Por Alejandro Vásquez Escalona
La mujer escucha con cara de fastidio. De tedio vespertino. Áspero el ambiente. Olor a tregua de guerra fría. Terminaste, pregunta. La miro lo más ecuánime posible. Apago la computadora. Me oyó pienso. Escribir es un arrebato. Leerle a otro un desbarranco emocional. La muchacha cruza la pequeña cocina hacia su habitación. Escribiendo esas tonterías, no traerás comida a la casa. Pies sobre la tierra. Vives como en el aire, sentencia. Me escuchó también, vuelvo a pensar. Respiro profundo. Me lavo por dentro la ansiedad. Agradezco con un silencio largo. Nado en el aire cuando termino un cuento. Emerjo de un trance donde me borro. Sólo existen las palabras braceando en cuartillas digitales.

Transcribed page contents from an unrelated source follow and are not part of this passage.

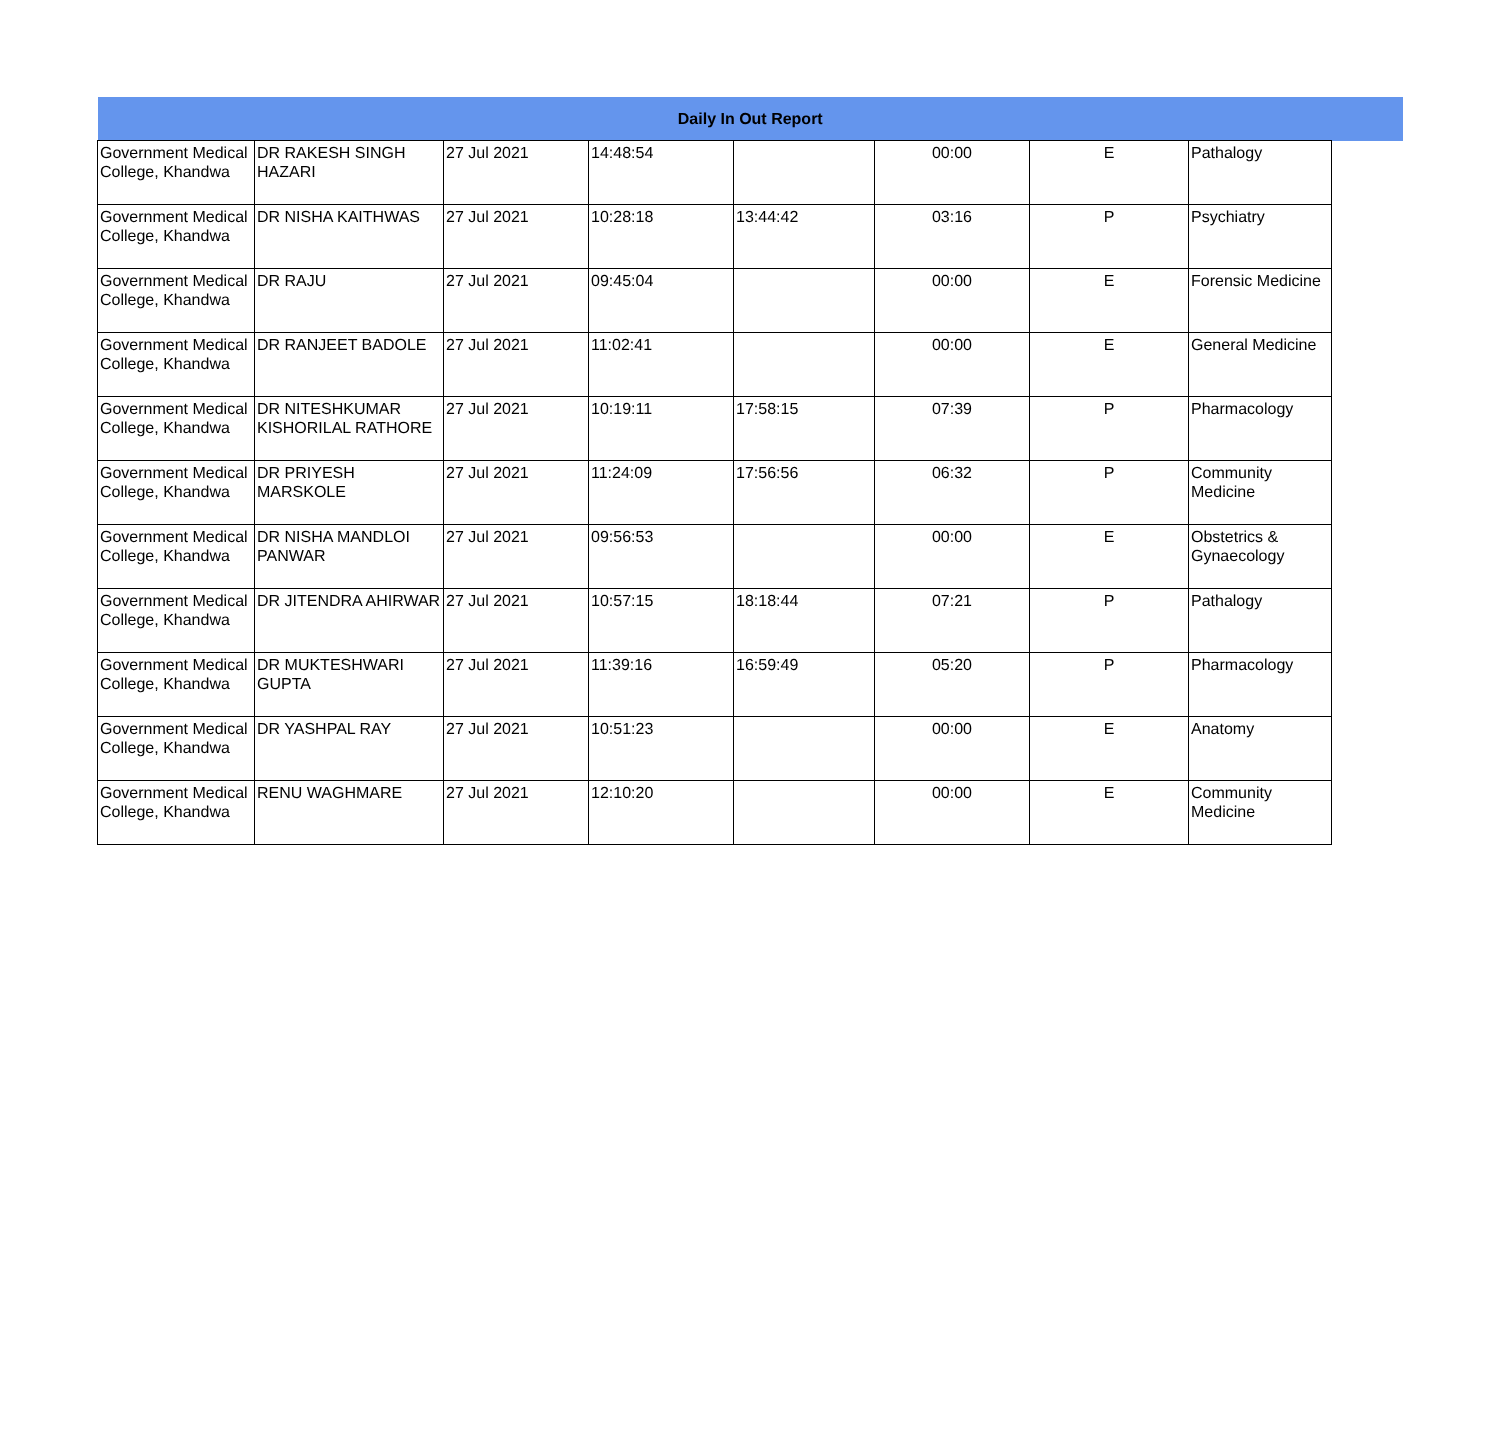| Daily In Out Report | | | | | | | | |
| --- | --- | --- | --- | --- | --- | --- | --- | --- |
| Government Medical College, Khandwa | DR RAKESH SINGH HAZARI | 27 Jul 2021 | 14:48:54 | | 00:00 | E | Pathalogy | |
| Government Medical College, Khandwa | DR NISHA KAITHWAS | 27 Jul 2021 | 10:28:18 | 13:44:42 | 03:16 | P | Psychiatry | |
| Government Medical College, Khandwa | DR RAJU | 27 Jul 2021 | 09:45:04 | | 00:00 | E | Forensic Medicine | |
| Government Medical College, Khandwa | DR RANJEET BADOLE | 27 Jul 2021 | 11:02:41 | | 00:00 | E | General Medicine | |
| Government Medical College, Khandwa | DR NITESHKUMAR KISHORILAL RATHORE | 27 Jul 2021 | 10:19:11 | 17:58:15 | 07:39 | P | Pharmacology | |
| Government Medical College, Khandwa | DR PRIYESH MARSKOLE | 27 Jul 2021 | 11:24:09 | 17:56:56 | 06:32 | P | Community Medicine | |
| Government Medical College, Khandwa | DR NISHA MANDLOI PANWAR | 27 Jul 2021 | 09:56:53 | | 00:00 | E | Obstetrics & Gynaecology | |
| Government Medical College, Khandwa | DR JITENDRA AHIRWAR | 27 Jul 2021 | 10:57:15 | 18:18:44 | 07:21 | P | Pathalogy | |
| Government Medical College, Khandwa | DR MUKTESHWARI GUPTA | 27 Jul 2021 | 11:39:16 | 16:59:49 | 05:20 | P | Pharmacology | |
| Government Medical College, Khandwa | DR YASHPAL RAY | 27 Jul 2021 | 10:51:23 | | 00:00 | E | Anatomy | |
| Government Medical College, Khandwa | RENU WAGHMARE | 27 Jul 2021 | 12:10:20 | | 00:00 | E | Community Medicine | |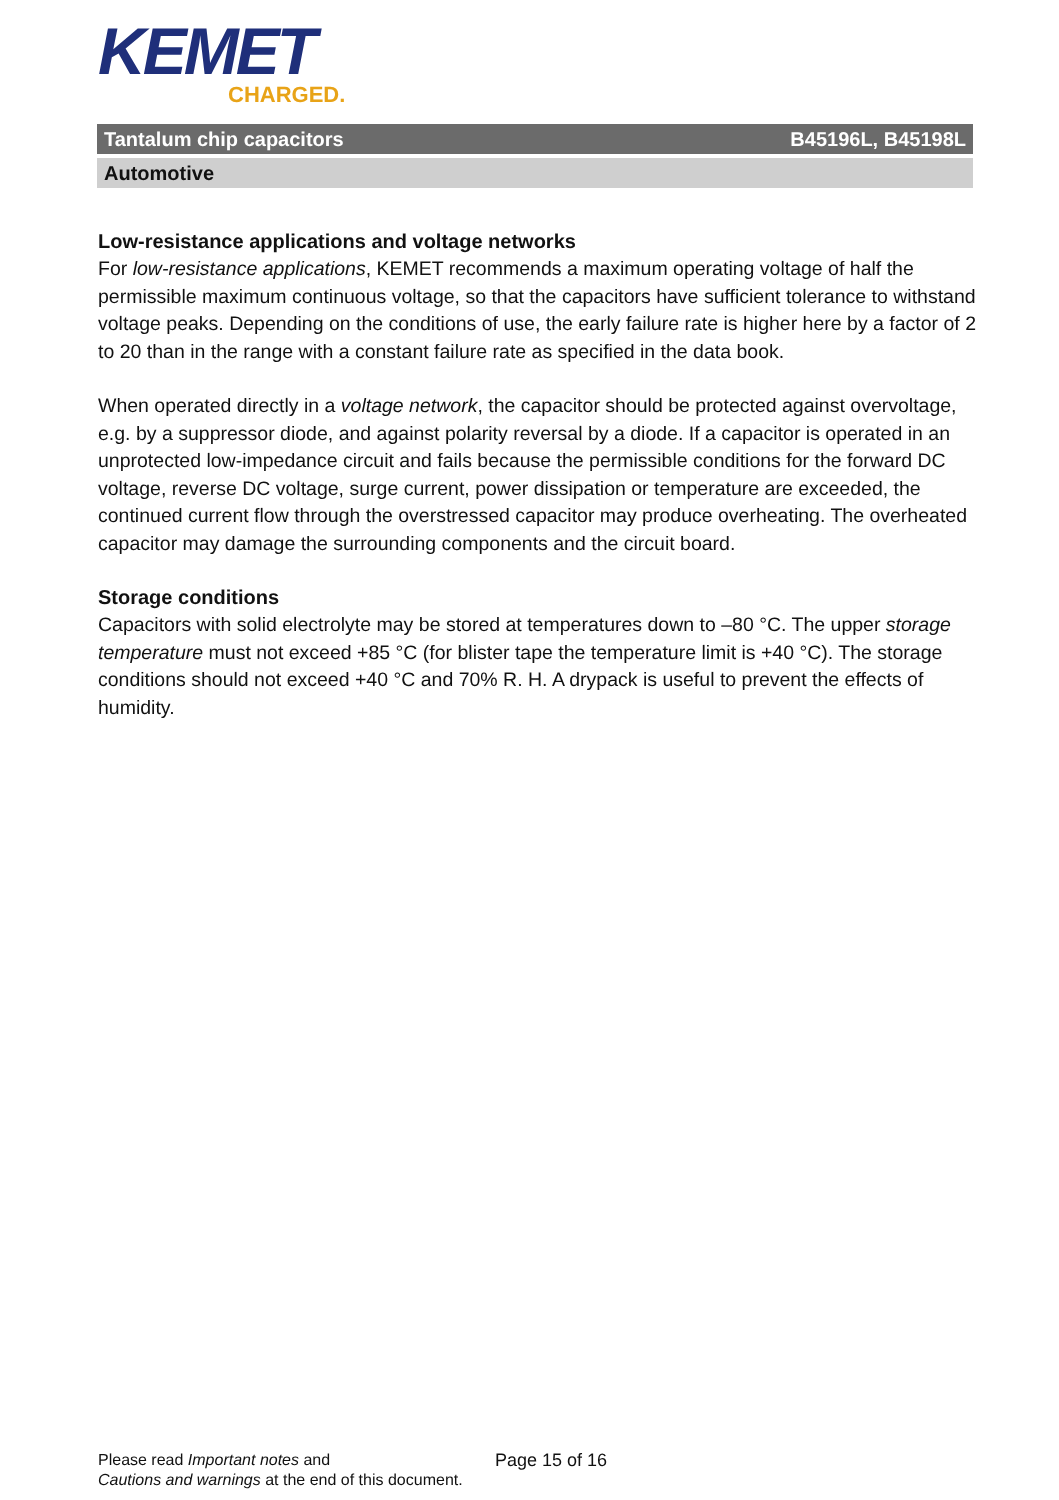KEMET
CHARGED.
Tantalum chip capacitors B45196L, B45198L
Automotive
Low-resistance applications and voltage networks
For low-resistance applications, KEMET recommends a maximum operating voltage of half the permissible maximum continuous voltage, so that the capacitors have sufficient tolerance to withstand voltage peaks. Depending on the conditions of use, the early failure rate is higher here by a factor of 2 to 20 than in the range with a constant failure rate as specified in the data book.
When operated directly in a voltage network, the capacitor should be protected against overvoltage, e.g. by a suppressor diode, and against polarity reversal by a diode. If a capacitor is operated in an unprotected low-impedance circuit and fails because the permissible conditions for the forward DC voltage, reverse DC voltage, surge current, power dissipation or temperature are exceeded, the continued current flow through the overstressed capacitor may produce overheating. The overheated capacitor may damage the surrounding components and the circuit board.
Storage conditions
Capacitors with solid electrolyte may be stored at temperatures down to –80 °C. The upper storage temperature must not exceed +85 °C (for blister tape the temperature limit is +40 °C). The storage conditions should not exceed +40 °C and 70% R. H. A drypack is useful to prevent the effects of humidity.
Please read Important notes and
Cautions and warnings at the end of this document.
Page 15 of 16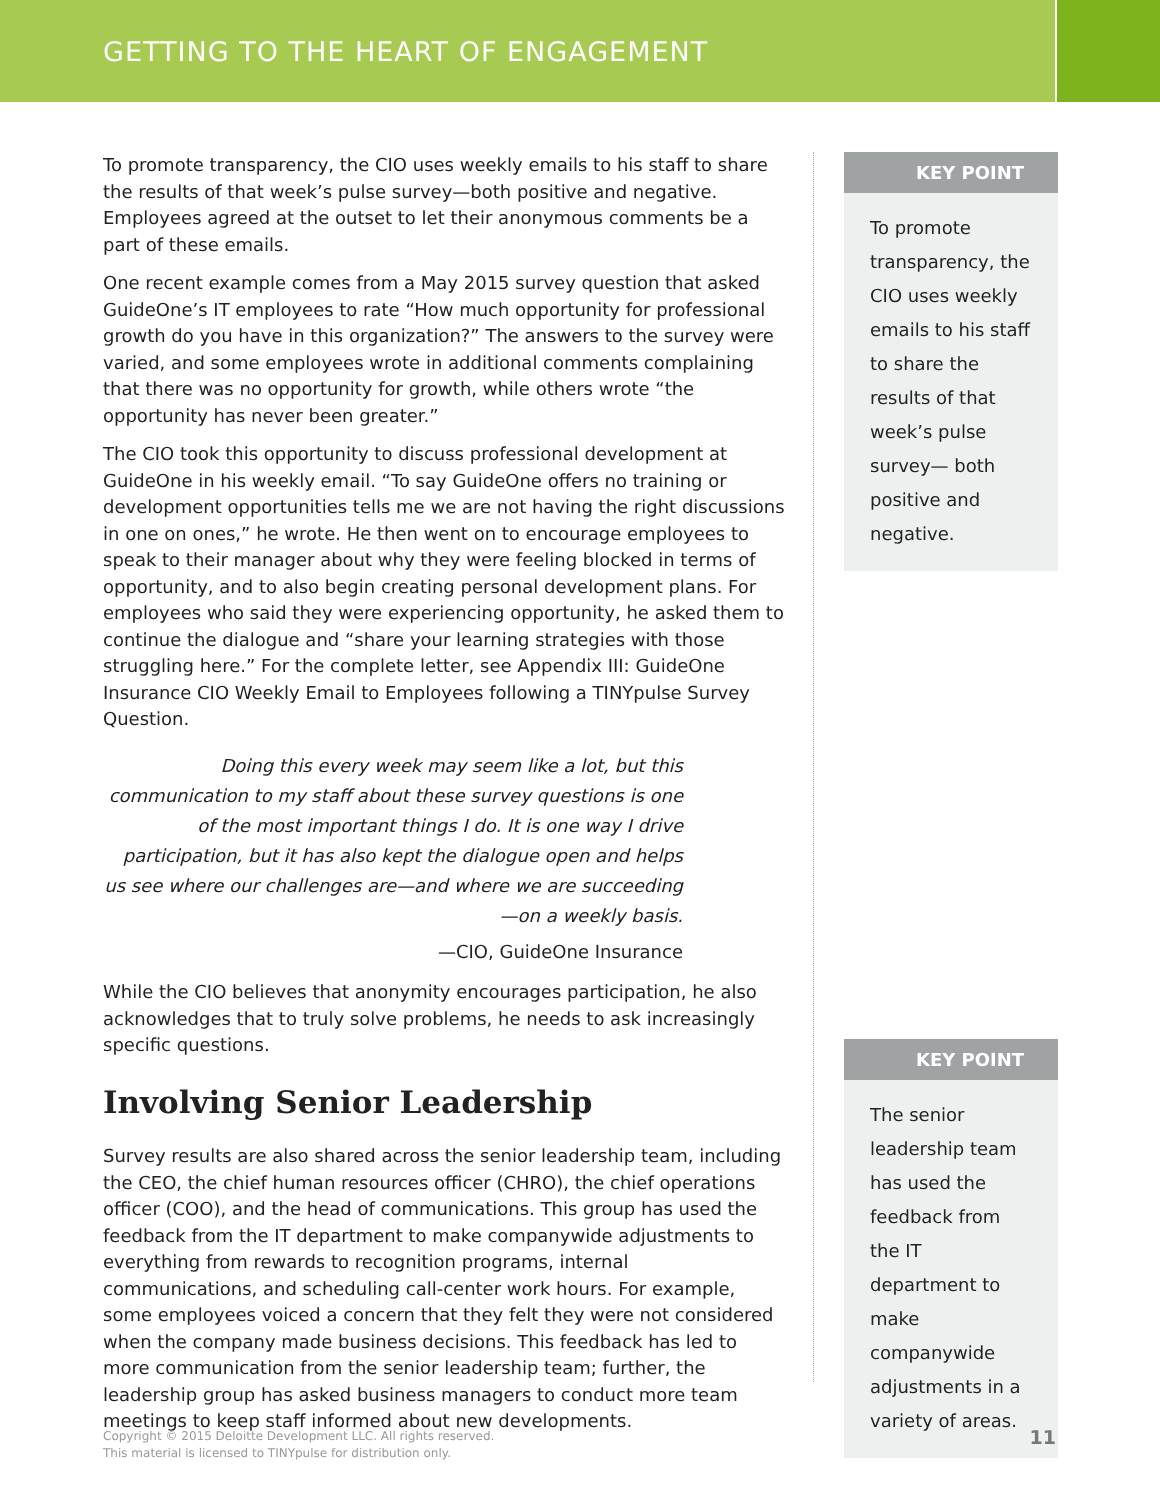GETTING TO THE HEART OF ENGAGEMENT
To promote transparency, the CIO uses weekly emails to his staff to share the results of that week’s pulse survey—both positive and negative. Employees agreed at the outset to let their anonymous comments be a part of these emails.
One recent example comes from a May 2015 survey question that asked GuideOne’s IT employees to rate “How much opportunity for professional growth do you have in this organization?” The answers to the survey were varied, and some employees wrote in additional comments complaining that there was no opportunity for growth, while others wrote “the opportunity has never been greater.”
The CIO took this opportunity to discuss professional development at GuideOne in his weekly email. “To say GuideOne offers no training or development opportunities tells me we are not having the right discussions in one on ones,” he wrote. He then went on to encourage employees to speak to their manager about why they were feeling blocked in terms of opportunity, and to also begin creating personal development plans. For employees who said they were experiencing opportunity, he asked them to continue the dialogue and “share your learning strategies with those struggling here.” For the complete letter, see Appendix III: GuideOne Insurance CIO Weekly Email to Employees following a TINYpulse Survey Question.
Doing this every week may seem like a lot, but this communication to my staff about these survey questions is one of the most important things I do. It is one way I drive participation, but it has also kept the dialogue open and helps us see where our challenges are—and where we are succeeding—on a weekly basis.
—CIO, GuideOne Insurance
While the CIO believes that anonymity encourages participation, he also acknowledges that to truly solve problems, he needs to ask increasingly specific questions.
Involving Senior Leadership
Survey results are also shared across the senior leadership team, including the CEO, the chief human resources officer (CHRO), the chief operations officer (COO), and the head of communications. This group has used the feedback from the IT department to make companywide adjustments to everything from rewards to recognition programs, internal communications, and scheduling call-center work hours. For example, some employees voiced a concern that they felt they were not considered when the company made business decisions. This feedback has led to more communication from the senior leadership team; further, the leadership group has asked business managers to conduct more team meetings to keep staff informed about new developments.
KEY POINT
To promote transparency, the CIO uses weekly emails to his staff to share the results of that week’s pulse survey— both positive and negative.
KEY POINT
The senior leadership team has used the feedback from the IT department to make companywide adjustments in a variety of areas.
Copyright © 2015 Deloitte Development LLC. All rights reserved.
This material is licensed to TINYpulse for distribution only.
11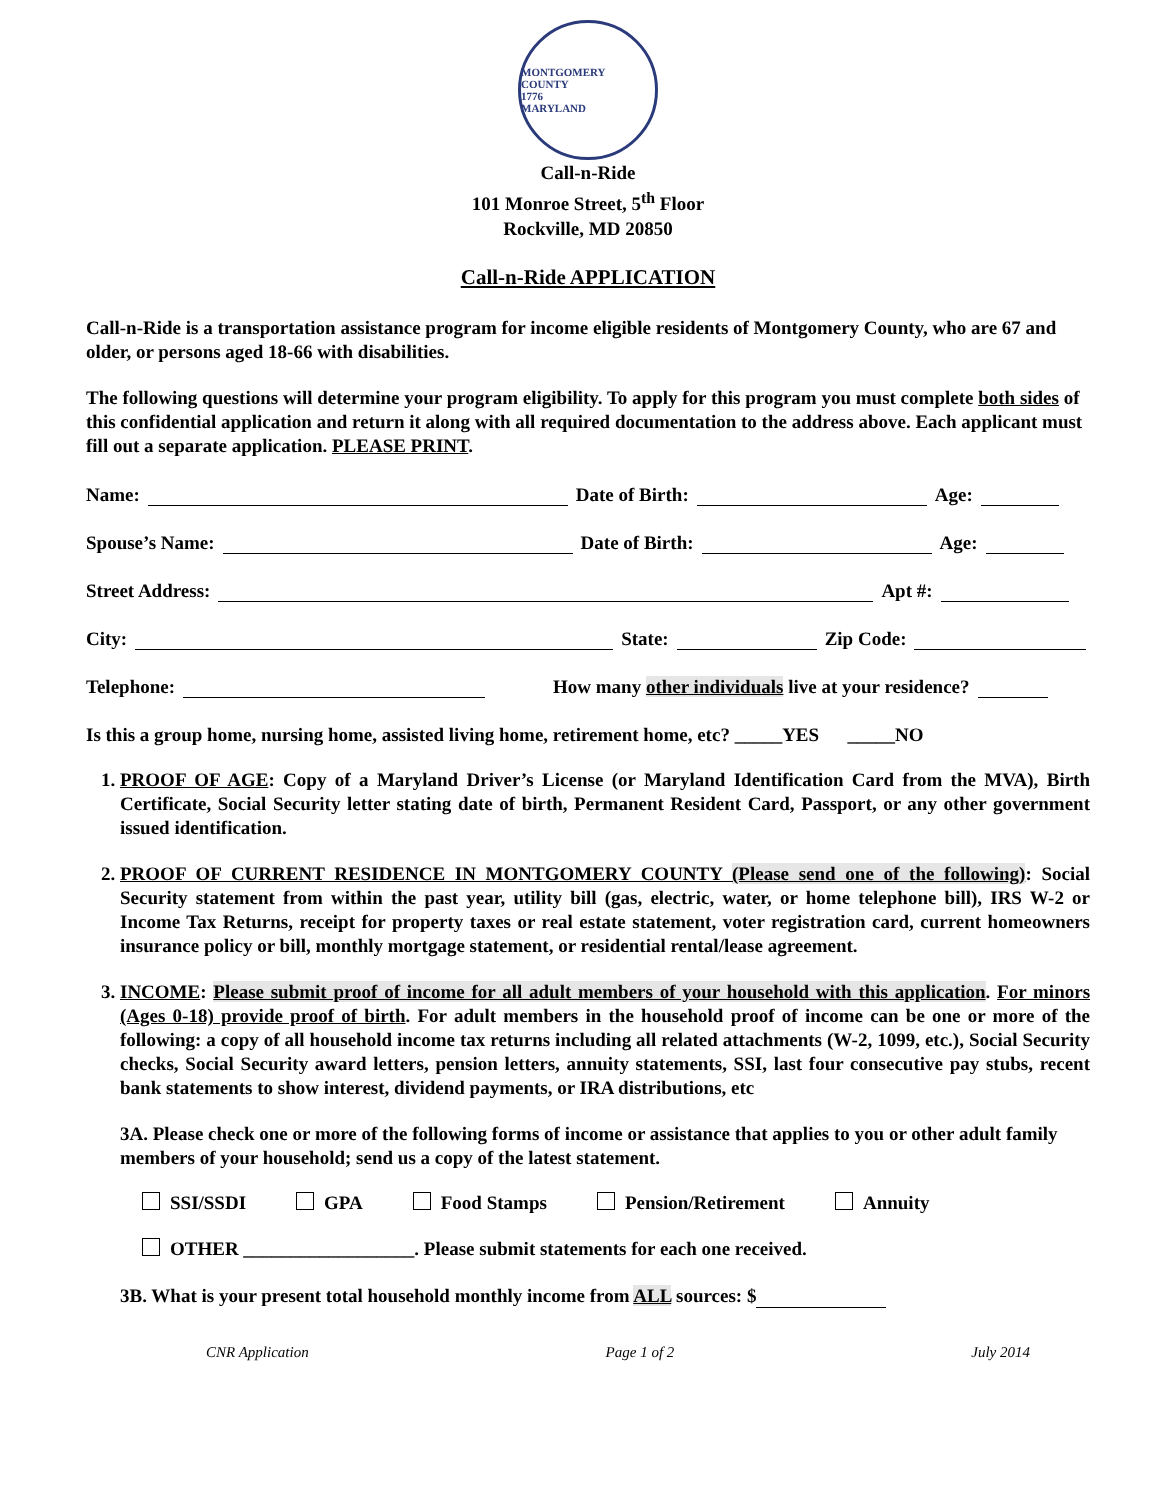MONTGOMERY COUNTY
1776
MARYLAND
Call-n-Ride
101 Monroe Street, 5<sup>th</sup> Floor
Rockville, MD 20850
Call-n-Ride APPLICATION
Call-n-Ride is a transportation assistance program for income eligible residents of Montgomery County, who are 67 and older, or persons aged 18-66 with disabilities.
The following questions will determine your program eligibility. To apply for this program you must complete both sides of this confidential application and return it along with all required documentation to the address above. Each applicant must fill out a separate application. PLEASE PRINT.
Name: Date of Birth: Age:
Spouse’s Name: Date of Birth: Age:
Street Address: Apt #:
City: State: Zip Code:
Telephone: How many other individuals live at your residence?
Is this a group home, nursing home, assisted living home, retirement home, etc? _____YES _____NO
1. PROOF OF AGE: Copy of a Maryland Driver’s License (or Maryland Identification Card from the MVA), Birth Certificate, Social Security letter stating date of birth, Permanent Resident Card, Passport, or any other government issued identification.
2. PROOF OF CURRENT RESIDENCE IN MONTGOMERY COUNTY (Please send one of the following): Social Security statement from within the past year, utility bill (gas, electric, water, or home telephone bill), IRS W-2 or Income Tax Returns, receipt for property taxes or real estate statement, voter registration card, current homeowners insurance policy or bill, monthly mortgage statement, or residential rental/lease agreement.
3. INCOME: Please submit proof of income for all adult members of your household with this application. For minors (Ages 0-18) provide proof of birth. For adult members in the household proof of income can be one or more of the following: a copy of all household income tax returns including all related attachments (W-2, 1099, etc.), Social Security checks, Social Security award letters, pension letters, annuity statements, SSI, last four consecutive pay stubs, recent bank statements to show interest, dividend payments, or IRA distributions, etc
3A. Please check one or more of the following forms of income or assistance that applies to you or other adult family members of your household; send us a copy of the latest statement.
SSI/SSDI GPA Food Stamps Pension/Retirement Annuity
OTHER __________________. Please submit statements for each one received.
3B. What is your present total household monthly income from ALL sources: $
CNR Application Page 1 of 2 July 2014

Ella se coloca en cuclillas para curiosear los pequeños objetos que vende el mercader: Dos cuchillos de cocina toscos. Uno oxidado. Dos libritos de catecismo decolorado. Desgastado por manos creyentes. Una cámara fotográfica casera sobre su cajita desgastada también. Una navaja multiusos con cubierta de hueso sucio. Otra navaja tapa roja y una cadenita de cuentas plásticas de colores con un círculo de metal y el símbolo de la paz adentro. Unas lentinas para bucear. Un estetoscopio médico. Los ojos marrón claro rayados de la muchacha muestran su embeleso. Me acuclillo también. Es una belleza, un Objeto encontrado. Le hablo de Eugene Atget el fotógrafo que sedujo a los surrealistas parisinos con sus imágenes alocadas, pero serenas, quizás ingenuas: Un vestido de novias conviviendo con una sarta de chorizos y una silla de montar exhibidos en una vidriera. Me mira y pareciera desear inundarme con el aliento silvestre de su boca. Con la brisa silvestre de su cuerpo. El mercado es un río. La gente sus aguas caudalosas y extensas. Los murmullos matizados por alguna voz en alto son inútiles. No los escuchamos.
A media mañana la vi llegar en su bicicleta negro opaco. La esperaba desde una hora atrás. Tenía mi cámara. También me desdoblo cuando fotografío. Lento. Preciso. Suave. Sin heroísmo de instantes fugases. Sin futuro. La observo cuando aún no detiene su marcha. Un velo de desencanto atraviesa la mirada. Es la segunda vez que la veo. Detiene su bicicleta. Su delgadez morena. Sus ojos como les conté, explosionan mi encanto. La abracé, cálidamente.
Ayer me escribió desde su móvil: Hola luminoso ser, ¿cómo estás?… Cuando leí tus relatos me enamoré de la manera cómo describes los colores. Es una mirada de fotógrafo. Me encanto la relevancia poética que le impregnas a los colores en estos dos cuentos. Eres como un mensajero de la luz. Flipé con sus palabras. Me enredé. Le respondí con algo tal vez kirsch. La cursilería también es válida cuando vuelas.
Espero a la muchacha del domingo. De la posible visita al Contemporany Space Art. La luz solar del otoño atraviesa los verdes de la arboleda urbana. Miro la pared blanco hueso del lado opuesto de la calle. La sombra de un latoncillo publicitario se escurre sobre el muro similar a una espada vertical inclinada. Atravieso la vía. Ausencia de autos. Me detengo. Encuadro el símil de espada en plano de conjunto. Miro una pareja que camina por la acera hacia donde estoy. La mujer arrastra una maleta negra. El hombre camina un poco adelante. Bermudas negras, remera gris. Un perrito atado del cuello casi lo arrastra. Click. Click. Dos.
La mañana le muerde las pisadas a la tarde. Caminamos. Ella empuja la bicicleta negro opaco del lado izquierdo. Estamos cerca de mi casa, pero ando extraviado en su conversación. Desorientado como colegial ante la chica por la que todos se babean. Por ésta calle llegás a la plaza ubicada a dos cuadras de tu hogar. Se detiene. Me mira. La abrazo ahora más cálidamente. Monta en su bici. Se aleja. La observo en silencio. Siento que todo territorio bajo la bóveda del cielo es mi país. Que una muchacha en ese universo inabrazable es la aurora Boreal que me ilumina. Mañana escribiré otra vez.